7. Saved a few student ceramics from the garbage. A teacher was cleaning out an art room and tossed the stuff out.
My white pants were a dingy grey/brown because of the cleaning. And this, ladies and gentlemen, is why teachers wear jeans on non-student days.
I used to think the suburban teachers had it made—well behaved kids, involved parents, decent work environment, but after the New Berlin school board adopted new rules that extended the work day without pay, eliminated collaboration time, and prep time, I think the New Berlin teachers got whacked.
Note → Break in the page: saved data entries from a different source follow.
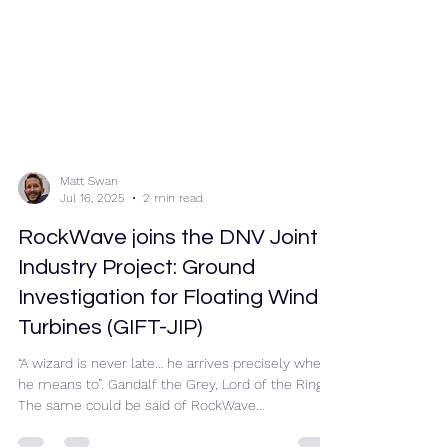
Matt Swan
Jul 16, 2025
2 min read
RockWave joins the DNV Joint
Industry Project: Ground
Investigation for Floating Wind
Turbines (GIFT-JIP)
“A wizard is never late… he arrives precisely when
he means to”. Gandalf the Grey, Lord of the Rings.
The same could be said of RockWave...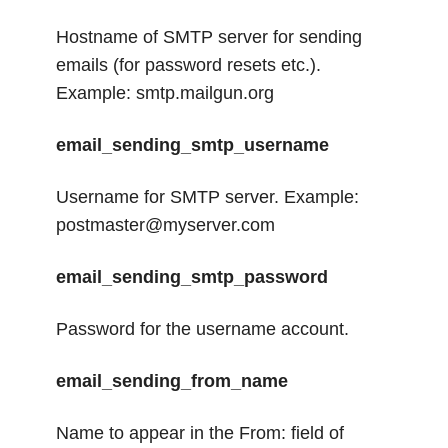
Hostname of SMTP server for sending
emails (for password resets etc.).
Example: smtp.mailgun.org
email_sending_smtp_username
Username for SMTP server. Example:
postmaster@myserver.com
email_sending_smtp_password
Password for the username account.
email_sending_from_name
Name to appear in the From: field of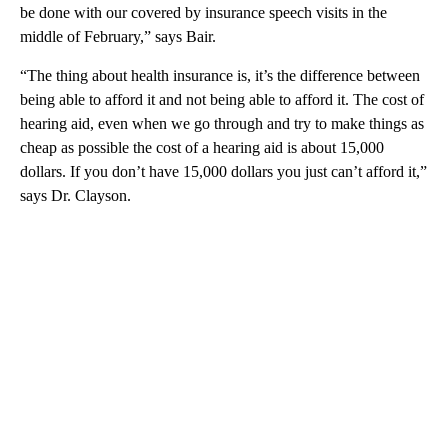
be done with our covered by insurance speech visits in the
middle of February,” says Bair.
“The thing about health insurance is, it’s the difference between
being able to afford it and not being able to afford it. The cost of
hearing aid, even when we go through and try to make things as
cheap as possible the cost of a hearing aid is about 15,000
dollars. If you don’t have 15,000 dollars you just can’t afford it,”
says Dr. Clayson.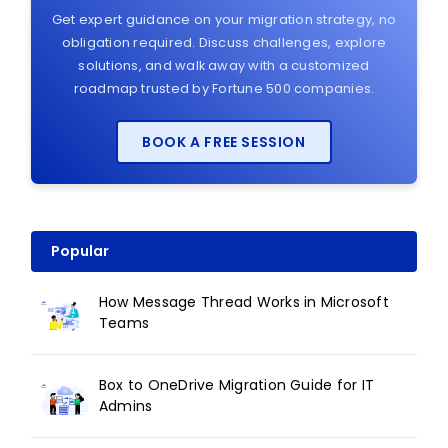
Get expert guidance on your migration strategy, no
obligation required. Discuss challenges, explore
solutions, and walk away with a customized
roadmap trusted by Fortune 500 companies.
BOOK A FREE SESSION
Popular
How Message Thread Works in Microsoft
Teams
Box to OneDrive Migration Guide for IT
Admins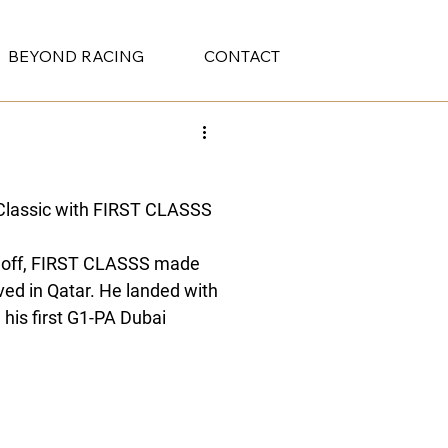
BEYOND RACING
CONTACT
Classic with FIRST CLASSS 
aloff, FIRST CLASSS made 
ved in Qatar. He landed with 
d his first G1-PA Dubai 
l Kaabi, to his trainer 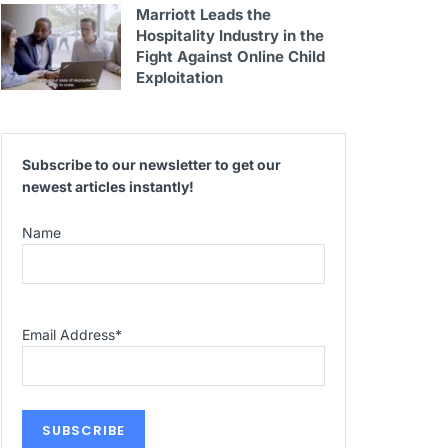
Marriott Leads the
Hospitality Industry in the
Fight Against Online Child
Exploitation
Subscribe to our newsletter to get our
newest articles instantly!
Name
Email Address
*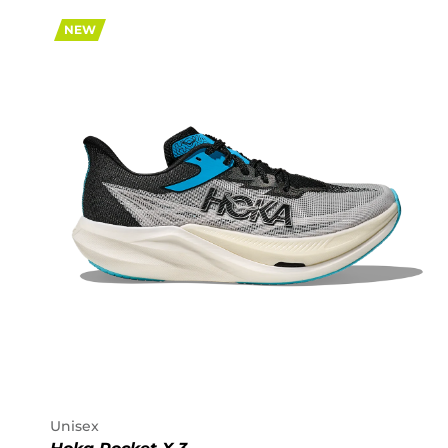
NEW
Unisex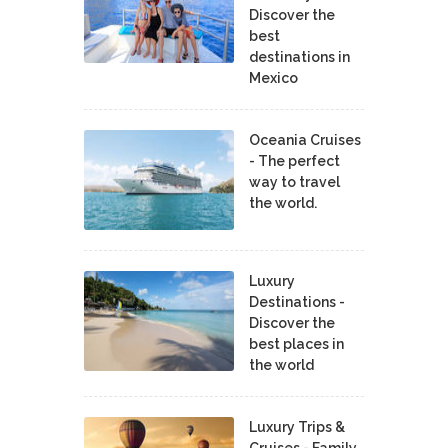
Discover the
best
destinations in
Mexico
Oceania Cruises
- The perfect
way to travel
the world.
Luxury
Destinations -
Discover the
best places in
the world
Luxury Trips &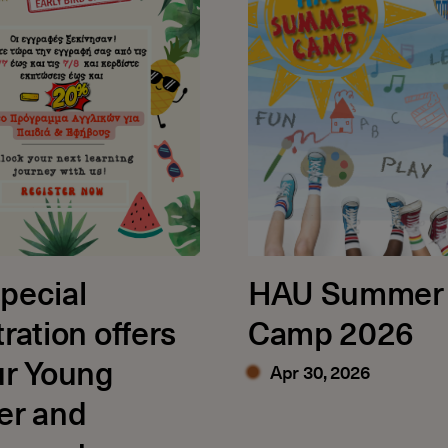
pecial
HAU Summer
tration offers
Camp 2026
ur Young
Apr 30, 2026
er and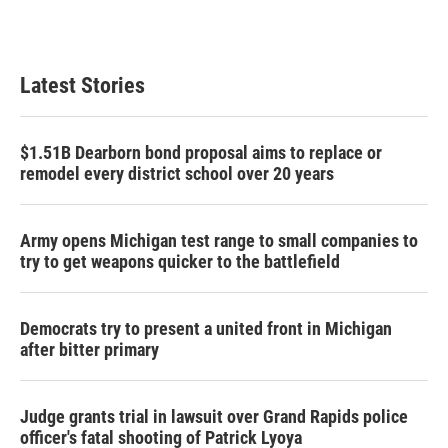
Latest Stories
$1.51B Dearborn bond proposal aims to replace or
remodel every district school over 20 years
Army opens Michigan test range to small companies to
try to get weapons quicker to the battlefield
Democrats try to present a united front in Michigan
after bitter primary
Judge grants trial in lawsuit over Grand Rapids police
officer's fatal shooting of Patrick Lyoya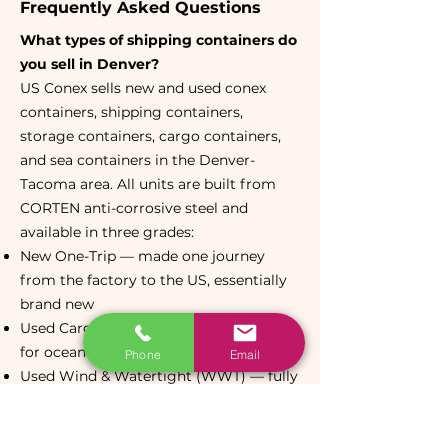
Frequently Asked Questions
What types of shipping containers do
you sell in Denver?
US Conex sells new and used conex
containers, shipping containers,
storage containers, cargo containers,
and sea containers in the Denver-
Tacoma area. All units are built from
CORTEN anti-corrosive steel and
available in three grades:
New One-Trip — made one journey
from the factory to the US, essentially
brand new
Used Cargo Worthy (CW) — certified
for ocean export, structurally sound
Phone
Email
Used Wind & Watertight (WWT) — fully
weatherproof, most affordable option
Available in 20ft standard, 40ft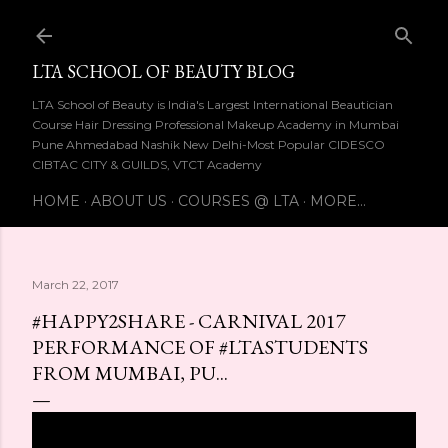
Skip to main content
LTA SCHOOL OF BEAUTY BLOG
LTA School of Beauty is India's Largest International Beautician
Course Hair Dressing Professional Makeup Academy in Mumbai
Pune Ahmedabad Nashik New Delhi-Most Popular CIDESCO
CIBTAC CITY & GUILDS, VTCT Academy
HOME
ABOUT US
COURSES @ LTA
MORE…
March 22, 2017
#HAPPY2SHARE - CARNIVAL 2017
PERFORMANCE OF #LTASTUDENTS
FROM MUMBAI, PU...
Recently I met with special ed teacher, Ms. Raclaw, to review our students’ IEPs on our own time—without pay. Ms. Raclaw has a new baby, and I have a 21 month old son at home. I had a pile of laundry, and some grad work that I should have started a few weeks ago. But this review was necessary. We needed to collaborate and discuss the needs of our students. Yes, we gave of our own time, and the State of Wisconsin believes that our time isn’t valuable, but I beg to differ. Ms. Raclaw and I gave up our home time with our boys, and I’d say they are pretty valuable.
Contrary to popular thought, teachers work during the summer. I’ve put in around 50-60 hours alone getting my materials together for my classes. Here’s a short list:
1. I created my curriculum grid. I went through the Wisconsin Common Core curriculum and the Milwaukee Public School grade level curriculum and put together an 18 week grid that details what I’m teaching. I broke down what I will be teaching—writing, language, reading, speaking and listening. I show what stories we’ll be reading and how I will assess my students.
2. I printed out my IEP at a glance reports for each of my students with special needs and I met with my Special Education co-teacher. We reviewed the snapshots, discussed each student’s needs, and created a seating chart based upon the student’s needs. We talked about how we’ll contact parents and document how we’re addressing each student’s IEP. We also reviewed each student’s reading level and discussed which resources we could get to support lower reading levels.
3. I created my syllabus and printed it out. All of the photo copy machines have been removed out of the main office. I had to sneak my copies off of another machine. Years of experience have taught me to be prepared for the worst case scenario. I did not want to find myself in line waiting behind 100 staff members to get 160 copies.
4. I printed and reviewed the medical list for each class. If a student has a particular health need, their name prints out on a list. Now I know who has epilepsy, asthma, allergies, etc….
5. I created a multiple choice assessment for each week up to week 12.
6. I printed out parent contact information for each class.
8. I gathered support material for the book we’re reading.
9. I began to organize my room. I’m going to the Learning Shop and buy paper for my boards. I’m also going to buy white boards for my class.
10. I participated in freshmen orientation, and I met with some of my new students and their parents.
I just wish that the teacher-bashing season would end. Most teachers work hard. Most teachers care about their kids. Most teachers are professionals.